Luther shook his head, and Jack said, "Not a chance. We'll file a report, of course, but there's no manpower to work on small crime like this. Best thing you can do is install roll-down metal shutters the same day you replace the windows, so they're covered at night."
"Otherwise, you'll be putting in new glass every week," Luther said,
"and pretty soon your insurance company will drop you."
"They already dropped my vandalism coverage after one claim," Hassam Arkadian said. "About the only thing they'll cover me for now is earthquake, flood, and fire. Not even fire if it happens in a riot."
They stood in silence, staring at the window, brooding about their powerlessness.
A cool March wind sprang up. In the nearby planter, the queen palms rustled, and soft creaking noises arose from where the stems of the big fronds joined the trunks.
"Well," Jack said at last, "it could be worse, Mr. Arkadian. I mean, at least you're in a pretty good part of the city here on the West Side."
"Yeah, and doesn't it break your heart," Arkadian said, "this is a good neighborhood."
Jack didn't even want to think about that.
Luther started to speak but was interrupted by a loud crash and a shout of anger from the front of the station. As the three of them hurried around the corner, a violent gust of wind made the plate-glass windows thrum.

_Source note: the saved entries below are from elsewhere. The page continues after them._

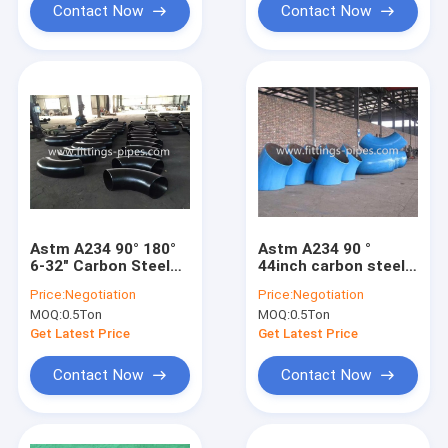
Contact Now
Contact Now
Astm A234 90° 180°
Astm A234 90 °
6-32" Carbon Steel
44inch carbon steel
Pipe Elbow Sch40
pipe elbow STD
Price:
Negotiation
Price:
Negotiation
Sch80 Special
Sch40 special
MOQ:
0.5Ton
MOQ:
0.5Ton
Interface
interface
Get Latest Price
Get Latest Price
Contact Now
Contact Now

Fifty feet away, the man in the Armani suit kicked the vending machine again.
A foaming can of Pepsi lay behind him, contents spreading across the blacktop.
"Poison," he shouted at the machine, "poison, damn it, damn you, damn you, poison!"
Arkadian rushed toward the customer, "Sir, please, I'm sorry, if the machine gave you the wrong selection-"
"Hey, wait right there," Luther said, speaking as much to the station owner as to the infuriated stranger.
In front of the office door, Jack caught up with Arkadian, put a hand on his shoulder, stopped him, and said, "Better let us handle this."